The question is what does `` imply as to expanding any macro
on its LHS or RHS?  I think the LRM is silent on this, but
propse that `` occurs after complete expansions macros on
either side of it.  (Note the alternative, that `` occurs
"first" results in the extra space as shown above, which I
don't see how would be useful?)
  
But how does your proposal permit your example to "work"?
The macros on either side of `` are  `ZERO_ and `CNT , one of
which is undefined; its complete expansion is a failure.  Or it might be defined!
What you probably meant is exactly what one system I know intimately does:
expand the actual argument macro invocation at the point when it is used
in a formal substitution.
I would also propose the LRM to say that `` collapses
whitespace on both sides to match C99.  It now says "without
introducing white space" which is not sufficient if a space
was mis-introduced into a define value, possibly from an
earlier substitution.
  
I ran that idea through our regression suite a year or two ago and found that
a few users understand the words  "`` delimits" to mean
that `` works something like quotation marks.
These folks had defined macros using  ``formal``_suffix.
When you invent a module instance name this way, the abhorrent vacuum between the module name
and the macrotic instance name snaps shut and welds them all into one big happy identifier.
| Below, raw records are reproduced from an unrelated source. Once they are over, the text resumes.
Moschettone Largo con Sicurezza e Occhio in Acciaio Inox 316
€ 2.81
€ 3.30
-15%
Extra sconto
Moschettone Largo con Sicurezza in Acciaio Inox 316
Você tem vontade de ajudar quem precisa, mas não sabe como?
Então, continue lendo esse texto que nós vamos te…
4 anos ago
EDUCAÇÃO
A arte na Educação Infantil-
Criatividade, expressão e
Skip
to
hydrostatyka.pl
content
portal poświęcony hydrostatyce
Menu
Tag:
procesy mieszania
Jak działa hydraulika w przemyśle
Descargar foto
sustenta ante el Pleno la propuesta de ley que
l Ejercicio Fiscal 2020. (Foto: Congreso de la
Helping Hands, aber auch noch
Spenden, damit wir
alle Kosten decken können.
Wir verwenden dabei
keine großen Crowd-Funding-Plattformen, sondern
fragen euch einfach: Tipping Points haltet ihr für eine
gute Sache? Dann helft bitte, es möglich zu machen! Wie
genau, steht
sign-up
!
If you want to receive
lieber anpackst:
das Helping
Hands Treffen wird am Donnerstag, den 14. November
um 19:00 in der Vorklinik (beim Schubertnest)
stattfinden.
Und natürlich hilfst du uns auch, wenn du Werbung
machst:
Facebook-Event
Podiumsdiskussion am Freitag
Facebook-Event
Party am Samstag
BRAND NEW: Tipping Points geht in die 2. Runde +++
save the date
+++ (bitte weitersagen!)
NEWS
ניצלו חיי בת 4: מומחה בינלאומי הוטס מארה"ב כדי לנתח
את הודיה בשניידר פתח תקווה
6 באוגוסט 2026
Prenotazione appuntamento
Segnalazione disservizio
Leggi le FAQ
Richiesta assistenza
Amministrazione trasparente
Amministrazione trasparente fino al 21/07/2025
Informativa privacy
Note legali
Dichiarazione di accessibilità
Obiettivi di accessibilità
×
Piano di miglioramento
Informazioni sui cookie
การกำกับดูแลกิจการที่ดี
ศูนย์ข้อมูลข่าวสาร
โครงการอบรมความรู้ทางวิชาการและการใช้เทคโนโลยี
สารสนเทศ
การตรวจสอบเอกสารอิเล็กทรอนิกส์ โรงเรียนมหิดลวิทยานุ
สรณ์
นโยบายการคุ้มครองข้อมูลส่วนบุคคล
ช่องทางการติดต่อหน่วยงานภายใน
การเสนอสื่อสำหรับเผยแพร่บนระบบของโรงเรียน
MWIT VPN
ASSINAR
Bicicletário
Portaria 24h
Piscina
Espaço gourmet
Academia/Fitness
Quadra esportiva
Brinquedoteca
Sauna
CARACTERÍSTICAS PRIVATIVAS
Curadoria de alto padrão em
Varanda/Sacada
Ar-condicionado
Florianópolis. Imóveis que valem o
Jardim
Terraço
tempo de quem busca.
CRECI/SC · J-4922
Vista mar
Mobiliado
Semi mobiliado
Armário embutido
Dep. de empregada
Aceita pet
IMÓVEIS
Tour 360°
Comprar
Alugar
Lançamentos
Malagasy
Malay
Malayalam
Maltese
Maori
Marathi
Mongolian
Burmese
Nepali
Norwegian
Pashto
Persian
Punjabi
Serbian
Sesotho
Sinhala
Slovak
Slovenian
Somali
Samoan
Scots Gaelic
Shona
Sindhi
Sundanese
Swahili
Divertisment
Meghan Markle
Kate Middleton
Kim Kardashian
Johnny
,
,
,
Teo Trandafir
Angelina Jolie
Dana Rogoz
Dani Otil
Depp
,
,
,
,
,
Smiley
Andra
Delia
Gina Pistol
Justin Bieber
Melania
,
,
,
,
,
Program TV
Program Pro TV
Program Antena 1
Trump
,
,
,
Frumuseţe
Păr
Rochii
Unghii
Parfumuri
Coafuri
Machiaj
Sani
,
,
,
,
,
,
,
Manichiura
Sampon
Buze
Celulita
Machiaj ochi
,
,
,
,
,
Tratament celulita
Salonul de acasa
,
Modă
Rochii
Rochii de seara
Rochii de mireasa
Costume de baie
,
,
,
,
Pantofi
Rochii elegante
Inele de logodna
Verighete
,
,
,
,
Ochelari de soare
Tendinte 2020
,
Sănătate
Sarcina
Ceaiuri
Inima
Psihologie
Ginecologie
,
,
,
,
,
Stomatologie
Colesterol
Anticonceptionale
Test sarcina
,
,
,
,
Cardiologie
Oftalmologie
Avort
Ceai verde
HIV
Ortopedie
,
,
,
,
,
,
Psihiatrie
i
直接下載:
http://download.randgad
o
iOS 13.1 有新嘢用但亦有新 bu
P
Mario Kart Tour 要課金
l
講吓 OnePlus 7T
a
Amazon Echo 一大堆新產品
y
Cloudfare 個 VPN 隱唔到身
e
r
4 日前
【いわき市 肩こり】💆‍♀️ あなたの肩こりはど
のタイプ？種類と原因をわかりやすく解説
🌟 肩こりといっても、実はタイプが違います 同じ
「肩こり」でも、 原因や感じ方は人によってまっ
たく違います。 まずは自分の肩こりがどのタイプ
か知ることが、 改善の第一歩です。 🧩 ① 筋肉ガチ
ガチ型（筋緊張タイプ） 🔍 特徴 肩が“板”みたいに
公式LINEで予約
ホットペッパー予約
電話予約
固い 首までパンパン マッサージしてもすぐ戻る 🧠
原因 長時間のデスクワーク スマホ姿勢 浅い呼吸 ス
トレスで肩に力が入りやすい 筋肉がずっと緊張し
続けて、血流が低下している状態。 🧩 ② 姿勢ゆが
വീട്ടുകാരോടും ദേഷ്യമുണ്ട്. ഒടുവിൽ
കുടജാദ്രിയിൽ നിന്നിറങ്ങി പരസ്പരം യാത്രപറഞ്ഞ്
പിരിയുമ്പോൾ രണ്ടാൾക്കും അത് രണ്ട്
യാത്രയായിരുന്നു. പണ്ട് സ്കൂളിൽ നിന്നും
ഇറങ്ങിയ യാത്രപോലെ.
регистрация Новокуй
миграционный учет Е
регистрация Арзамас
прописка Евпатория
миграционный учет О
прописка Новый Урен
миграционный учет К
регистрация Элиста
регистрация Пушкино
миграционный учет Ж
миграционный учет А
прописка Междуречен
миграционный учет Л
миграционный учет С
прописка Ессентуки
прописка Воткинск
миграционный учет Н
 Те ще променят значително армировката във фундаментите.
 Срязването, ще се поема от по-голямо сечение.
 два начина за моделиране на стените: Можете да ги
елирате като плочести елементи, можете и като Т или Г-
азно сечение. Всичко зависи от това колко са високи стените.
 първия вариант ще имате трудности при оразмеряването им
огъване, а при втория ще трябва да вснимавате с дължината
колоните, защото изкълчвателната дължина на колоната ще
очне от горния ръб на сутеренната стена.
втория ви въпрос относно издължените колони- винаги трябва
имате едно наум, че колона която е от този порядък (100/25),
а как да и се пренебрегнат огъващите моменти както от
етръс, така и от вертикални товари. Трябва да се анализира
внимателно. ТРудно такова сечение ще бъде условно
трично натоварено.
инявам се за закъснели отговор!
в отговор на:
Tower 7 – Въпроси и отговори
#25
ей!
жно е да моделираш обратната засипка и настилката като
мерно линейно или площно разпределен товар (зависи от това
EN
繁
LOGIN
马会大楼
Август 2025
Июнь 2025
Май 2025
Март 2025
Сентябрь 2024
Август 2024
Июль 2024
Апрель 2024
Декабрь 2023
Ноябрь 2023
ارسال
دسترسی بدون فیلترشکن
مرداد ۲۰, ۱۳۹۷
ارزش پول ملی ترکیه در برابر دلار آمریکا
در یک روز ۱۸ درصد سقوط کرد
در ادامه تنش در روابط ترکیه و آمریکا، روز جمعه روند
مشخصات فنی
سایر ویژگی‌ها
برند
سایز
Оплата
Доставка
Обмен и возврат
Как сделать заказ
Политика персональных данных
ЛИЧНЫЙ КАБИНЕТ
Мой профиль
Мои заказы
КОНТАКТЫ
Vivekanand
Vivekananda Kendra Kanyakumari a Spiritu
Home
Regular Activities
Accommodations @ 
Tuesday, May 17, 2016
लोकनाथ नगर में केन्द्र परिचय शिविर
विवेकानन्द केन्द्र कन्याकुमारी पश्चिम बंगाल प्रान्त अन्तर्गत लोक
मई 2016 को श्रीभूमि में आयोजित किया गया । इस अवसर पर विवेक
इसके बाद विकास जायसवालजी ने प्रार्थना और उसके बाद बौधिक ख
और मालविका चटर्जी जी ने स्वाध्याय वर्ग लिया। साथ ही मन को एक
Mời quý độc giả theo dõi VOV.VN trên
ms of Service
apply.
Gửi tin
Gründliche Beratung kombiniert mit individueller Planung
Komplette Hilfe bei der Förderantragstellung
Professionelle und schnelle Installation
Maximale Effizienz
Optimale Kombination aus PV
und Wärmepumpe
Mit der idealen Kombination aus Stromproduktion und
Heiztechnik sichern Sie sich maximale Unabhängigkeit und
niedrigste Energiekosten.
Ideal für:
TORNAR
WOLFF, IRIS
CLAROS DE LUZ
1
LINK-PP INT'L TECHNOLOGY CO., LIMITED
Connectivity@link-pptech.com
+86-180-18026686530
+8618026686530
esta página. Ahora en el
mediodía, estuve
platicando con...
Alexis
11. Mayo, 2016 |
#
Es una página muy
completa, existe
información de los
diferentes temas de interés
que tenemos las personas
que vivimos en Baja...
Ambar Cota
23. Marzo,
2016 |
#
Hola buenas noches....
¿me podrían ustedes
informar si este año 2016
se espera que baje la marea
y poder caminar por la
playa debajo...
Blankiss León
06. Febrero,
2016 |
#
I may have been too greedy - some white spaces are more vacuous than others and I hadn't
tried to track which separated what from what else.  My glue was sticky!  But those tests (from
a large semiconductor manufacturer who shall remain unnamed) stuck more firmly than
my non-standard reading.

I began this effort believing, like you, that `` was the ## token-gluing operator.  It's not.

As you've demonstrated for us, you cannot `define a glue operator to package
and rename this feature - you must use it in the raw.
Is that the most desirable outcome?  I can't say.
The LRM said what it said after several long meetings and review periods.
It may yet change, but only after running a wicked gauntlet of user expectations.